Someone somewhere in your dorm has an STD. Campus sex is basically like playing Russian roulette where your cock or pussy is the gun, but with five bullets in the chamber instead of just one. You’ll probably get gonorrhea or something else pretty minor (pop some antibiotics and you’re good to go), but it probably won’t be AIDS, so don’t freak out.
You will drink away your laundry money at least once. But you can’t be both smelly and drunk and expect to get your naughty parts fondled by a stranger. Rinse your clothes off in the shower and hang them to dry somewhere if you absolutely must (do not spray AXE on them, idiot).
These guys are the worst. They are the high school hall monitors of dorms and are generally sour power-trippers who will make your life hell if you cross them. They’re also the eager beaver of first year, now in upper years, trying to pick up naïve younger girls who can’t see the douchebag through their baby-goggles. Sometimes RA’s will pretend to be the guy “who you can say anything to,” but will rat you out for having drugs or being black out drunk and naked on the steps of your dorm.
Smoking weed inside your dorm is risky. A good way to avoid getting caught though is to keep the temperature inside your room several degrees warmer than outside in the hallway. Many people try throwing down a wet towel at the bottom of the door to stop the smoke from escaping, but it gets through the side cracks anyway. Simple physics say that the cooler air in the hallway will seep into the room rather than the smell seeping out. Still, it’s always best to save it for late at night when your lame-ass RA is passed out from a long, hard day of being a total fucktard. My trick was placing a bowl of vinegar in the middle of your room whilst you blaze. It actually works and completely throws the RA’s off your trail.
Don’t waste your time with intricate Rube Goldberg contraptions. They can be as simple as breaking into your buddy’s room and taping all his things to the wall. Or even typing 58008 (BOOBS) onto his calculator while he’s not looking. Just remember: Never forget to lock your door and sign off of Facebook. The only good Facebook rape is one that ruins the integrity and character of your friend subtly, like having him join a Holocaust denier group or commenting “Nice titz cuz!” on his cousin’s wedding portrait.
If there was ever an acceptable place on planet Earth to wear ugly flip-flops, it’s dorm showers. What appears to be spilt conditioner never is. They essentially become group masturbation chambers largely because they are the only private spaces left.
During finals, an entire dorm will turn into a stress cave of nail-biters freaking out about all the stuff they need to catch up on. Everyone abandons hygiene and just wears sweatpants. Have some goddamn self-respect and take care of yourself. Spending 20 minutes taking a shower, brushing your teeth and putting on a pair of acceptable pants is not going to make you fail the exam. Having low self-esteem because you look like complete shit is the worst state of mind to be in before a 200 question multiple choice on Ancient Civ’.

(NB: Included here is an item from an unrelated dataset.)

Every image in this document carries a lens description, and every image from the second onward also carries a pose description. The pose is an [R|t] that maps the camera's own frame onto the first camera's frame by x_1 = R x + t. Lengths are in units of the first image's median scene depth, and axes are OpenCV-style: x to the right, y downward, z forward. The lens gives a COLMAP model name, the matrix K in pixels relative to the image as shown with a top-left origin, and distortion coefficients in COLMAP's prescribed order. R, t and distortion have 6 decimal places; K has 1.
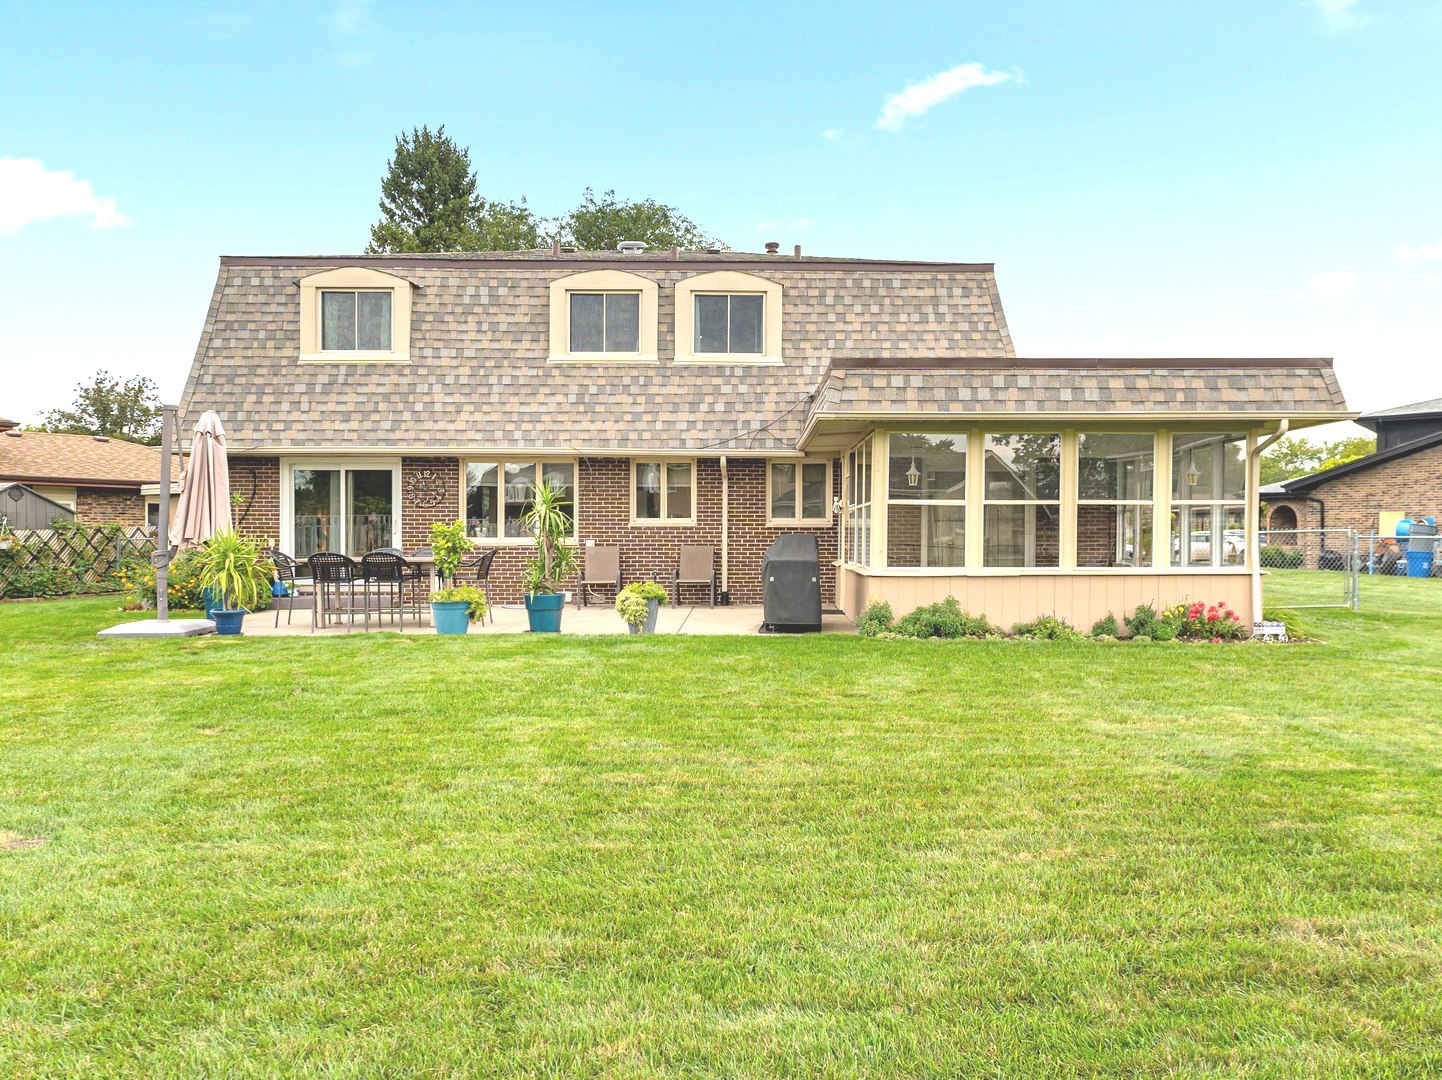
lens RADIAL K [[1160.3, 0, 721.0], [0, 1160.3, 540.0], [0, 0, 1]] dist [0.002081, -0.000531]
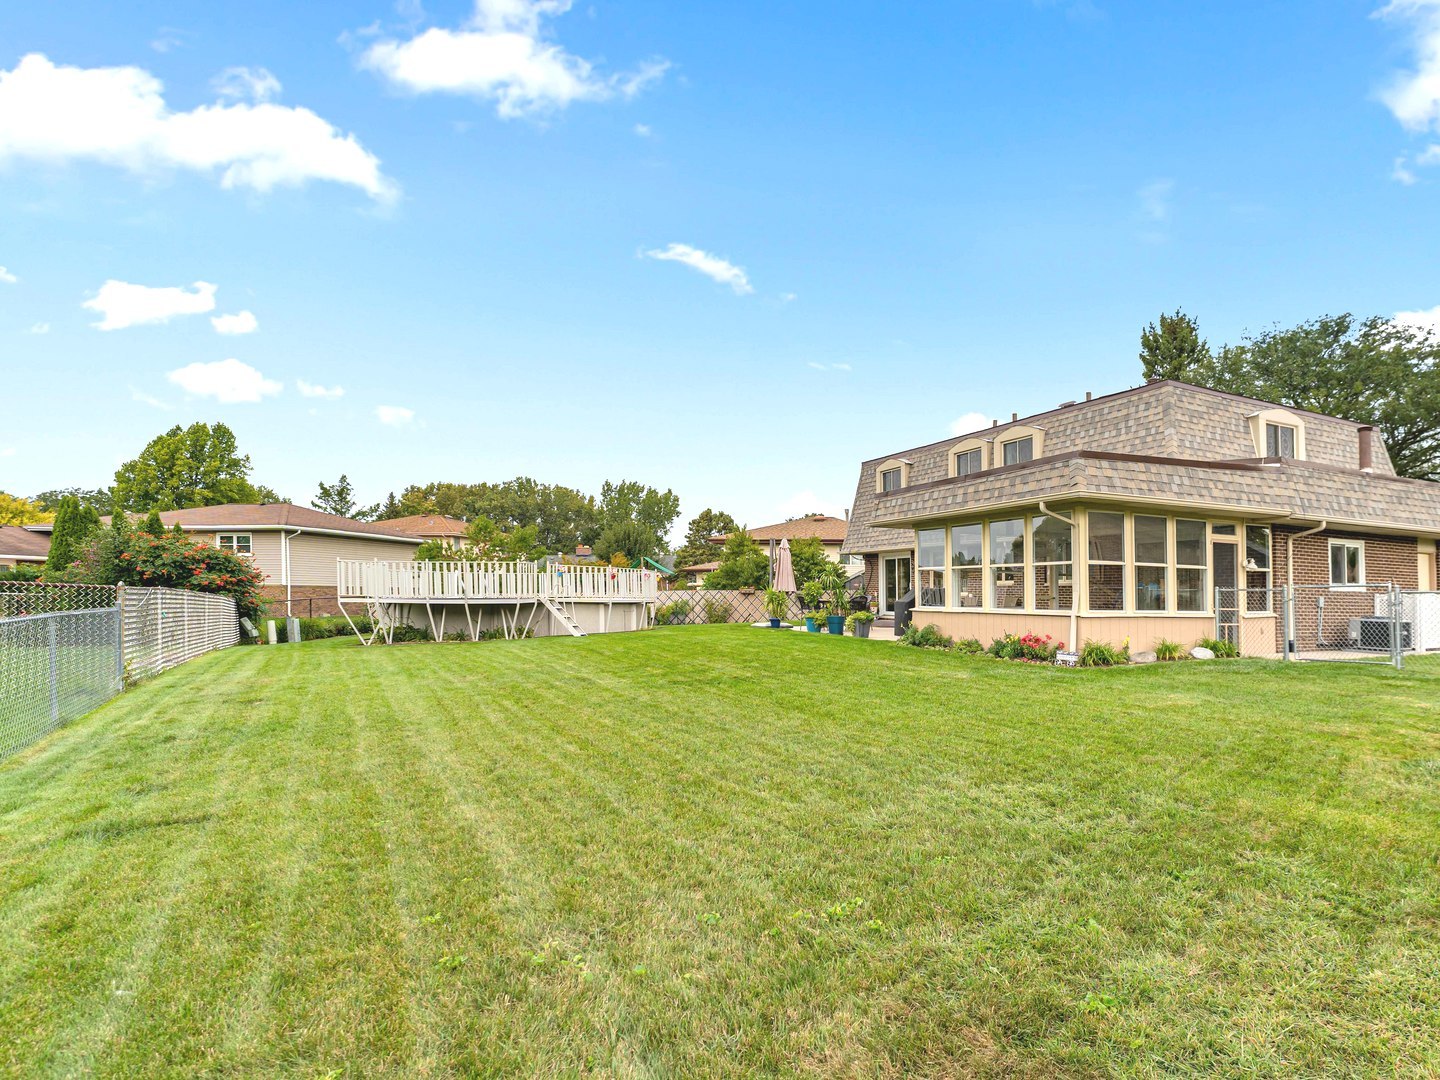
lens RADIAL K [[1158.6, 0, 720.0], [0, 1158.6, 540.0], [0, 0, 1]] dist [0.002081, -0.000531]
pose [[0.191567, -0.048901, -0.980260, 1.579195], [-0.027026, 0.998116, -0.055073, 0.026145], [0.981107, 0.037043, 0.189885, 0.316529]]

Despite the blaring of shitty music or the weird smell at meal hall, dorm living is a fun and sloppy way to spend your later teens. But like all good things, it has its shelf-life. The acceptable portion of your university career spent in dorms should be limited to first and second year at most. Anyone living in dorms in their third and higher years is a social hand grenade too weird to find friends cheap enough to split an off-campus house with. You’ll probably be looking forward to moving off-campus anyways, after two years of high-density debauchery your genitals and liver will need a break. Although you'll look back fondly, you’ll get flashbacks about excessive drug use, cargo shorts, and unprotected sex, making dorm living your personal 'Nam.